** PROMPT 1 **
Reproduce, word for word, the part of the post about the missing W keys that opens with the words containing "But that’s the" and closes with "relations right now.".
** PROMPT 2 **
Resume the post about the missing W keys, picking up right after its final sentence.

** DOCUMENT SEGMENT **
%%
In 2001, (pre-nine eleven) when George W. Bush took office (after a close race with Gore… remember the hanging chad debacle?), dozens of computers were discovered with missing W keys. This “prank” did not extend to the West Wing, although in other areas of the White House, they were pried clean off the White House computers! The W’s that remained on some of the keyboards had a missing or damaged spring beneath the W rendering the W useless. Some of the W’s in question were found taped over really high doorways, but the majority of them were never located, and the culprit(s) never discovered. Those ballots in Florida caused an uproar and it was a close race. It took months to decide on a winner. Many thought Gore “should’ve” won. The pilfered W’s were assumed to have been a cryptic message aimed at Bush.
But that’s the problem with cryptic things.
There’s a lot of assumption, innuendo, inference, hidden meaning and mystery.
It’s human nature, isn’t it- to assume that one act (the close election) precipitated the one to follow (the stolen W keys). It’s true to an extent-there are reactions to actions everywhere around us. Negative events so often trigger negative reactions or uprisings. Just look at police/citizen relations right now.
Sometimes an unexpected, even positive reaction follows a negative occurrence. The legendary Bono recently injured himself so badly he may never play guitar again. He quipped that his band mates assure him that the fate of western civilization doesn’t hinge on whether he’ll ever play guitar again. It really is crucial to one’s mental health to put things in perspective.
Let’s go far out- to an astronaut’s perspective for a moment. Have you ever seen videos of Canadian astronaut Col. Chris Hadfield? He’s that guy who sang Bowie’s hit “Ground control to Major Tom” from space. You should see his videos. His perspective from outer space is one that the vast majority of us will never have. He says,
Our world is not as bad a place as we often feel it to be. It is easy to look to the future and lament how far there is left to go, but sometimes it is helpful to stop and reflect on just how far we’ve come.
That’s easy for him to say. The entire world gets more and more cryptic every day. And trying to figure it all out is confounding.
%%
** ENTRIES SHOWN **
%%
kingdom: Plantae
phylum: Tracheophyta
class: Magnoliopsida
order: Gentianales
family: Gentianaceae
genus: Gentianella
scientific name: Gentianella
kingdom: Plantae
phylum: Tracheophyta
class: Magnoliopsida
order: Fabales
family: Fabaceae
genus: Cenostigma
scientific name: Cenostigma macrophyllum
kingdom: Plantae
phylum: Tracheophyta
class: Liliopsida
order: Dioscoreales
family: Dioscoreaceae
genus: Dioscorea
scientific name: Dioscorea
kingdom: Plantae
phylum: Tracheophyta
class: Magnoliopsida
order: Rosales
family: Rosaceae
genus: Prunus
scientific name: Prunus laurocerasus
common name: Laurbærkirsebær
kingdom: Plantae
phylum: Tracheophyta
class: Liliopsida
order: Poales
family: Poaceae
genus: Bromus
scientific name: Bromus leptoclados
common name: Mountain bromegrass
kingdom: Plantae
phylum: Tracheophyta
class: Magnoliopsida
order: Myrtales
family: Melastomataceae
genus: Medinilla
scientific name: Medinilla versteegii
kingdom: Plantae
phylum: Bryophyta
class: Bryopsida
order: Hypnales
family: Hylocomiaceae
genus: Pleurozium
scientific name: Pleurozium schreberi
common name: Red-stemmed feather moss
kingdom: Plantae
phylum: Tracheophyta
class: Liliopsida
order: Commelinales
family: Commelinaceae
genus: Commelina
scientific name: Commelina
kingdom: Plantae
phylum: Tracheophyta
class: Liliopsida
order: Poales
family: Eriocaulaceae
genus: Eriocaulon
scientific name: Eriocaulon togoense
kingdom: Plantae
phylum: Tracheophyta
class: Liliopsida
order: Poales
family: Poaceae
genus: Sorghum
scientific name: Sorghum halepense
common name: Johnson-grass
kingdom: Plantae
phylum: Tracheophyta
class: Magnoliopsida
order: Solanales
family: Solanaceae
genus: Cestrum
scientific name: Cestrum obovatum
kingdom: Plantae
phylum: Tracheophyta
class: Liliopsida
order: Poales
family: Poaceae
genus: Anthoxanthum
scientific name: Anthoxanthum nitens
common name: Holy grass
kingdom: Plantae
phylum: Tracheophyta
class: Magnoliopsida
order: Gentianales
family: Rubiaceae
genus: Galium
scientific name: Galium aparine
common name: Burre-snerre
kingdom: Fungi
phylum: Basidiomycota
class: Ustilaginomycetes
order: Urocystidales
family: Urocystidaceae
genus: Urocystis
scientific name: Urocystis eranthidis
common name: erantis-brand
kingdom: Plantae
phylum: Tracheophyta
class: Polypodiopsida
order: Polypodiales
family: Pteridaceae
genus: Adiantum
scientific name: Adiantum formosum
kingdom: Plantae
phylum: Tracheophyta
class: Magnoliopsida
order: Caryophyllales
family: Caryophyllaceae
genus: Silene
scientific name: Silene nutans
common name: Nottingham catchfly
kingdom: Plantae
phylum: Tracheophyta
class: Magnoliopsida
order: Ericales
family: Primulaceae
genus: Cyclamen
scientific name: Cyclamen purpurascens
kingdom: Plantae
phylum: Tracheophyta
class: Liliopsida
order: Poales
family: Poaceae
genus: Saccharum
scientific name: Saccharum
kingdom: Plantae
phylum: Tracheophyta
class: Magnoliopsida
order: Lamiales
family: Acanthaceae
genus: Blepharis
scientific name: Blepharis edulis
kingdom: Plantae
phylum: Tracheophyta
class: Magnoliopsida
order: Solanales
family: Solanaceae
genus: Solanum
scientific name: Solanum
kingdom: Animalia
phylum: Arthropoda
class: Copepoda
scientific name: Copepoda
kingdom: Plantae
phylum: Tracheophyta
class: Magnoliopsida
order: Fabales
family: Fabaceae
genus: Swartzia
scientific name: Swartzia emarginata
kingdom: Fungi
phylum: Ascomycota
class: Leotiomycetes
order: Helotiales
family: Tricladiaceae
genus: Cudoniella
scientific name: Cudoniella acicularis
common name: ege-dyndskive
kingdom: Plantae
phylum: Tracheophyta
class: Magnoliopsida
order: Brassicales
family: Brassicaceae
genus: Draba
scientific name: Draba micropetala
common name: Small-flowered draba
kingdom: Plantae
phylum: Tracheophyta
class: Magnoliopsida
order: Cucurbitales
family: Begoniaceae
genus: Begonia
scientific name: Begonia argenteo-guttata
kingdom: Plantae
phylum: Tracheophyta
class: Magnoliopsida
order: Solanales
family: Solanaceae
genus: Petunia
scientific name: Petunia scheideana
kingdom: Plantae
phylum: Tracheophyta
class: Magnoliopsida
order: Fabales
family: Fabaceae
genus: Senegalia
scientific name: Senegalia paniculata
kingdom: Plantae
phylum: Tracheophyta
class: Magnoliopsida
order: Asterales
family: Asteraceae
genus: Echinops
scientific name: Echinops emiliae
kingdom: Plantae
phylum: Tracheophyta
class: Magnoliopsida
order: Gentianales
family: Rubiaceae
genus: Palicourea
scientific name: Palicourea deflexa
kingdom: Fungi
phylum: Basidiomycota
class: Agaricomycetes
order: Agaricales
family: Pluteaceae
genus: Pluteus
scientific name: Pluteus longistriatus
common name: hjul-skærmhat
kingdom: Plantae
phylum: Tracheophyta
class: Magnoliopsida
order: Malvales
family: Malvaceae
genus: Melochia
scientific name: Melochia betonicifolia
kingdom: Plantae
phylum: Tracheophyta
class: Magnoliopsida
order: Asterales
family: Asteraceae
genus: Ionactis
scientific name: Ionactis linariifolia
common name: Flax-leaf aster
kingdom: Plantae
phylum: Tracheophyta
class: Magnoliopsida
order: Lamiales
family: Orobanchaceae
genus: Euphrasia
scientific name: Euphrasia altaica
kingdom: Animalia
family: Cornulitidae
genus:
%%
** WRITTEN REPLY 1 **
But that’s the problem with cryptic things.
There’s a lot of assumption, innuendo, inference, hidden meaning and mystery.
It’s human nature, isn’t it- to assume that one act (the close election) precipitated the one to follow (the stolen W keys). It’s true to an extent-there are reactions to actions everywhere around us. Negative events so often trigger negative reactions or uprisings. Just look at police/citizen relations right now.

** WRITTEN REPLY 2 **
Planes full of people disappear without a trace of any debris.
People are doing “random punching” out on the streets and in some cases not only knocking people out but they die as a result.
Weather is a conundrum.
Like I said the world has become mysterious and downright scary.
That’s why Bono’s response to his injuries is not only grounded and sane but refreshing too.
Hadfield’s perspective is unique. You and I will never view the world from space in real physical time, will we? Hadfield and Bono wave white flags. I succumb! I accept! The world is bigger and more profound than the likes of me will ever comprehend.
Communication is often cryptic. That is to say: veiled in assumption, innuendo, inference, hidden meaning, mystery. I’ve been trying to unravel cryptic things since I was old enough to ask,
“Why is the sky always changing? Sometimes grey, blue or black?” I always had to KNOW.
Take for example my mother’s balls of yarn. I’d sit behind the old recliner (with the duct tape repair jobs across its lap) and I’d literally unravel the mystery of her skeins. I had to know what was inside at the center of those balls of yarn. And so I’d unravel them, one by one to see what was at the center: a piece of cardboard folded in half that she’d used to start winding the yarn around, to form the ball or maybe I’d find an old envelope with my grandmother’s writing on it, folded five times in on itself into a rectangle…
Like the core of my own brain.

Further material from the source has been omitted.